* _Task directions_
Wherever "хлеб" appears in a line of the listing, that line should be returned.

* _Material shown_
____

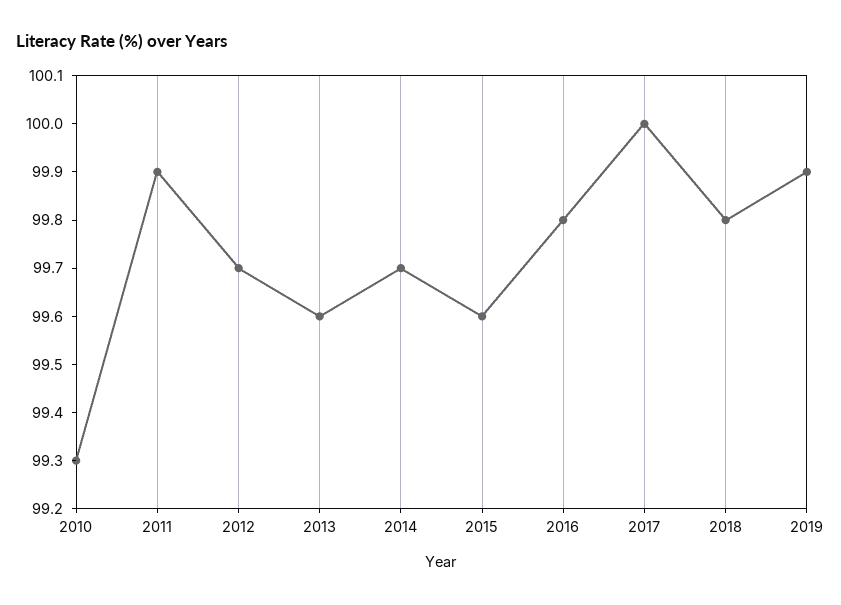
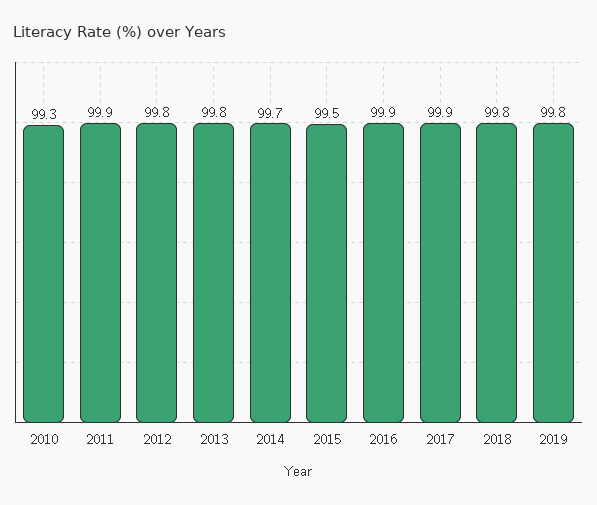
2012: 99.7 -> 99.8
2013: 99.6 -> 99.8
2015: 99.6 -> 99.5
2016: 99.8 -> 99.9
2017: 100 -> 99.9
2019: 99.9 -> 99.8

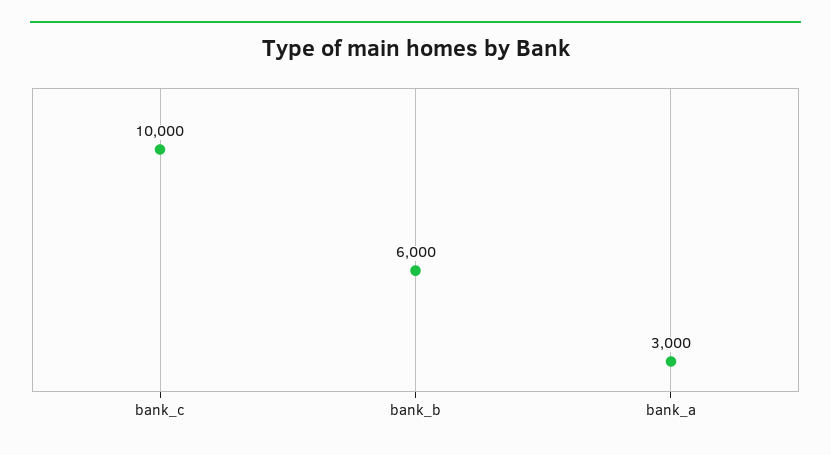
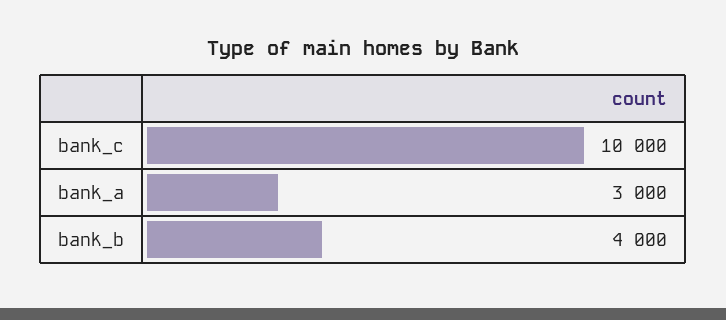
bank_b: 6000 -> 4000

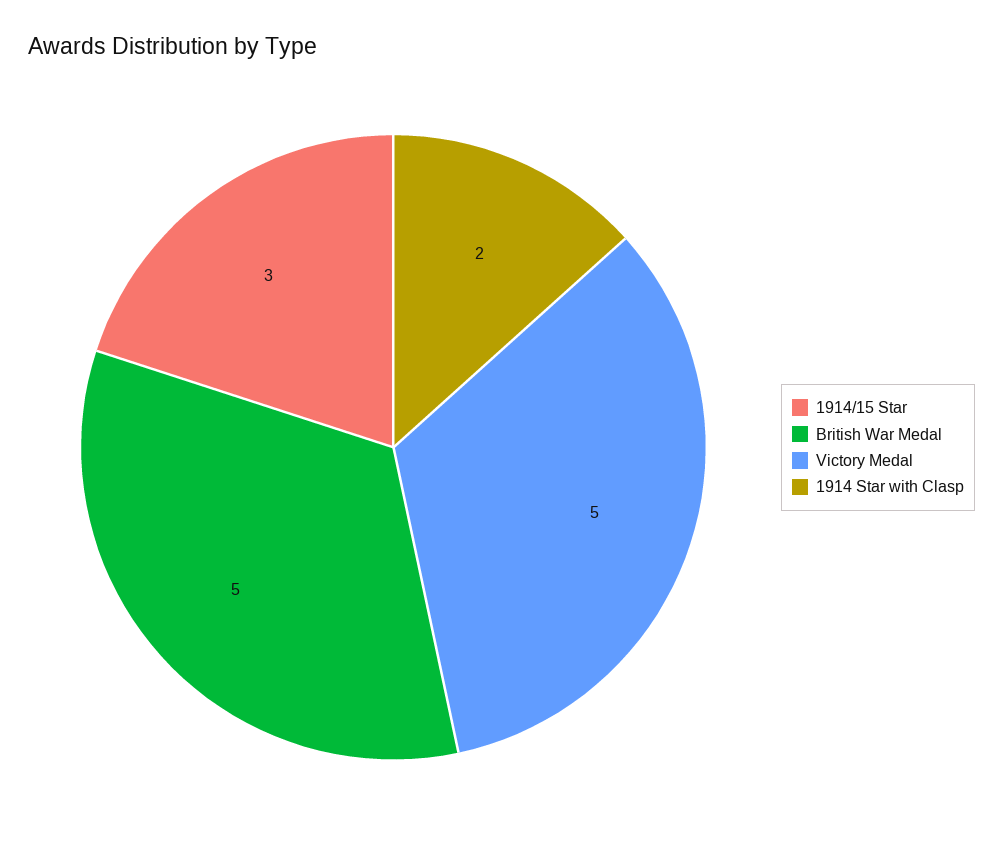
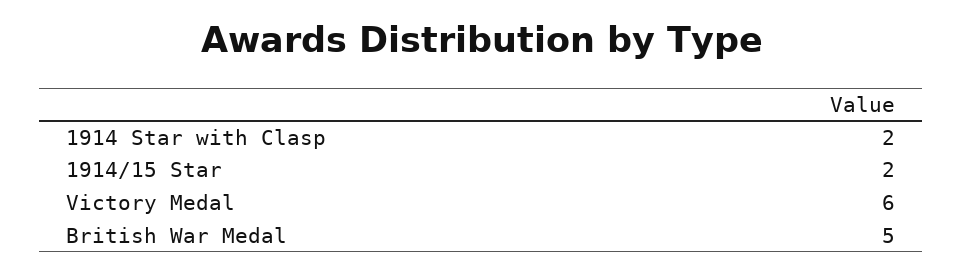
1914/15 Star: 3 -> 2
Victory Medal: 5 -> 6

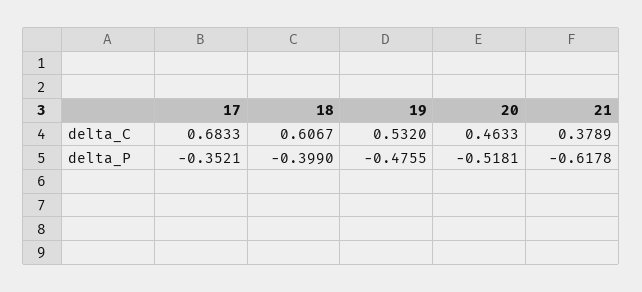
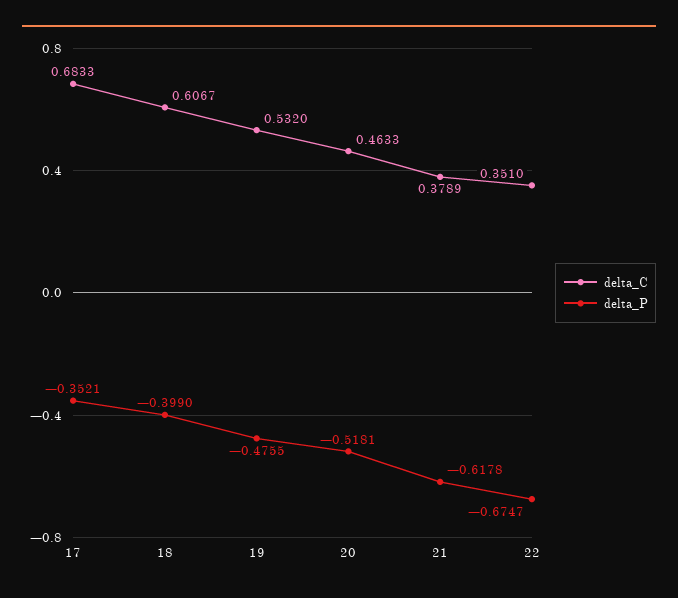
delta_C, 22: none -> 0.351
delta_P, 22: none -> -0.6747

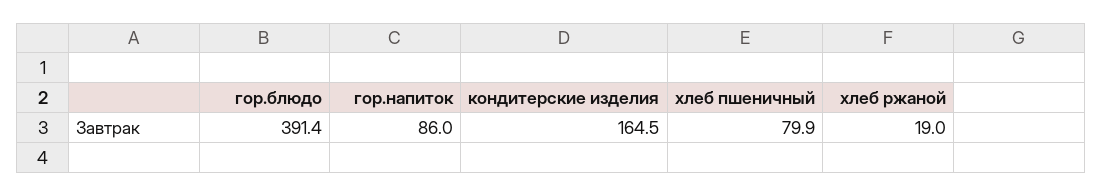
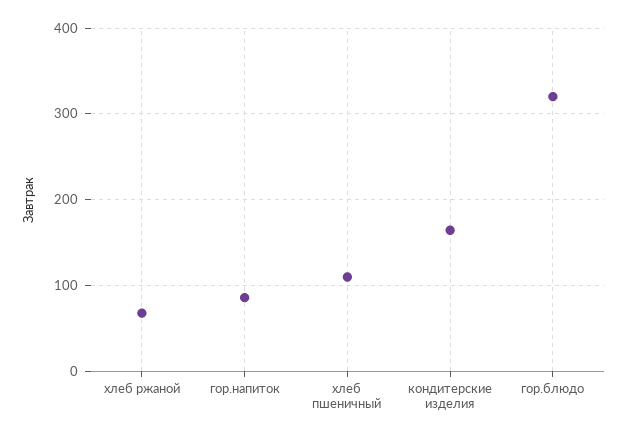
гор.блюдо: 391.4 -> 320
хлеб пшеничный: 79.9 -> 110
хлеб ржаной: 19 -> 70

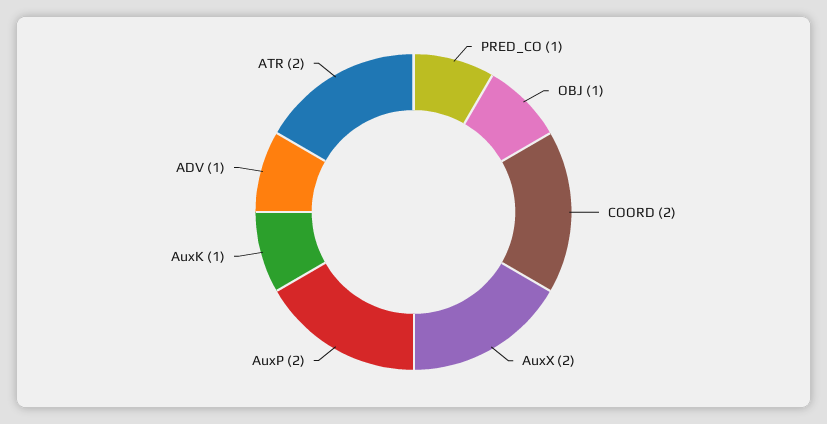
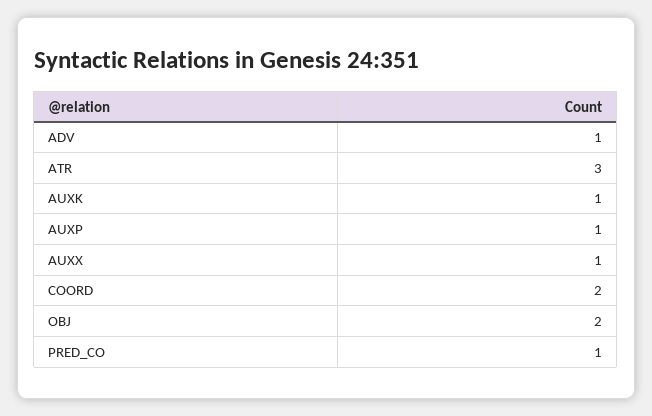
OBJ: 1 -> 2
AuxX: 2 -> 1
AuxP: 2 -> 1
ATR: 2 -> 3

____

* _Exercise answer_
хлеб пшеничный: 79.9 -> 110
хлеб ржаной: 19 -> 70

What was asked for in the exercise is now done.